-------- SUPPLIED INFORMATION
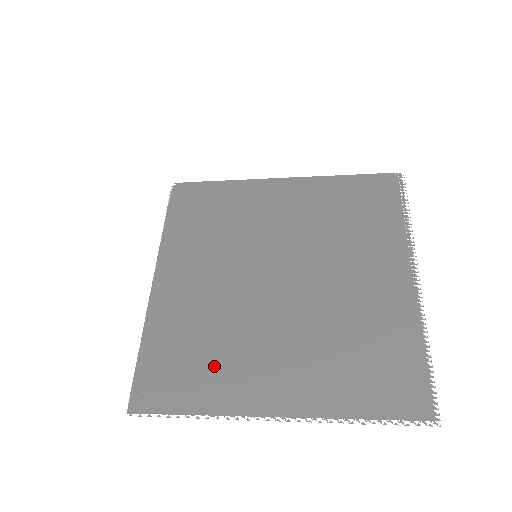
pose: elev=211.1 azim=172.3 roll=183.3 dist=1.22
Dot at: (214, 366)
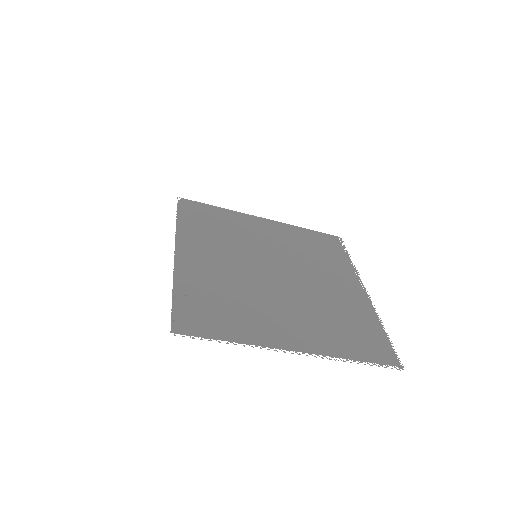
Dot at: (241, 314)
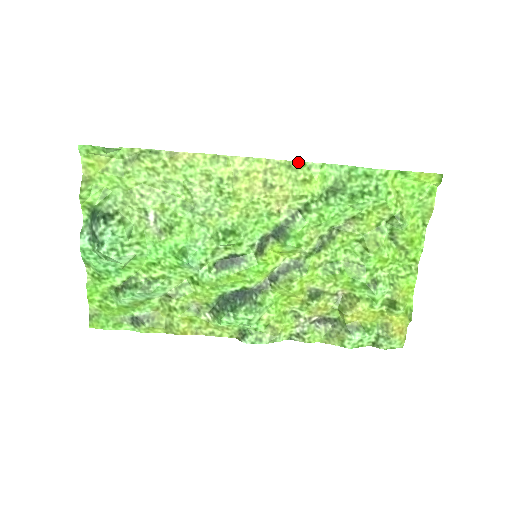
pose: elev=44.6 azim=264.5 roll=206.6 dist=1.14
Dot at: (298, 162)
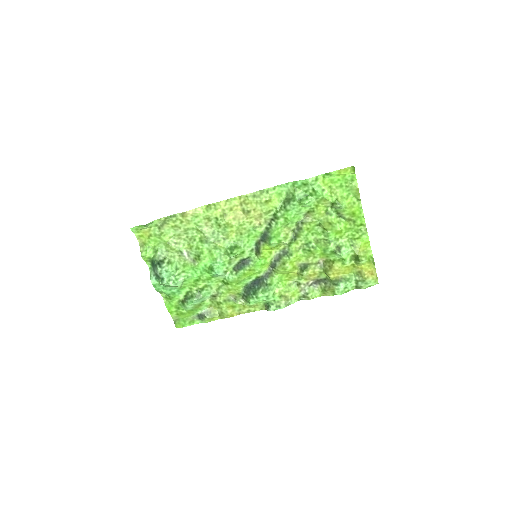
Dot at: (259, 191)
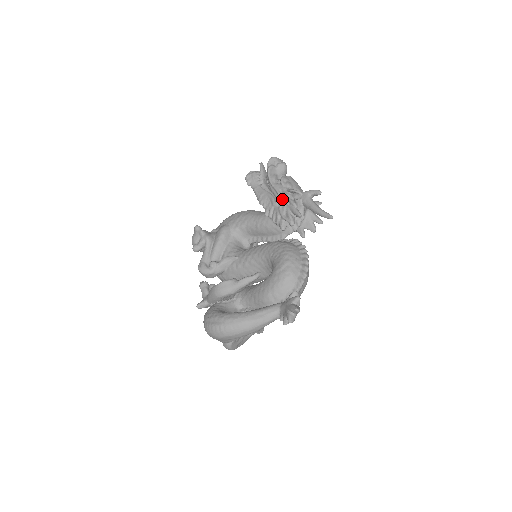
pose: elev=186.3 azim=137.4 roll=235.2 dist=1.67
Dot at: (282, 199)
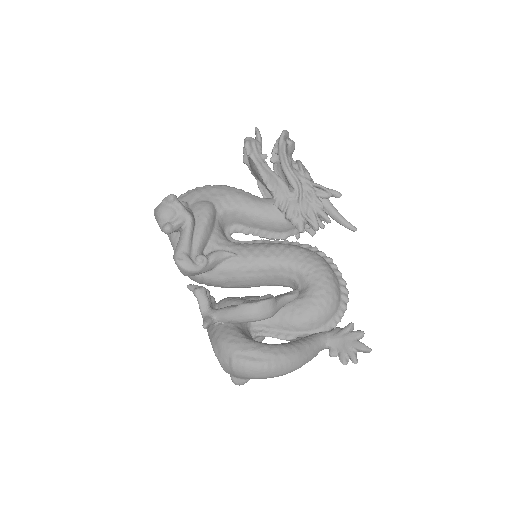
Dot at: (304, 192)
----------------
**CHALLENGE:**
Rewrite the items with every "pose" changed to "camera" and all other text unchanged. Omit the pictures from your answer.

**RESULT:**
camera: elev=211.1 azim=172.3 roll=183.3 dist=1.22
Dot at: (214, 366)
Dot at: (241, 314)
camera: elev=44.6 azim=264.5 roll=206.6 dist=1.14
Dot at: (298, 162)
Dot at: (259, 191)
camera: elev=186.3 azim=137.4 roll=235.2 dist=1.67
Dot at: (282, 199)
Dot at: (304, 192)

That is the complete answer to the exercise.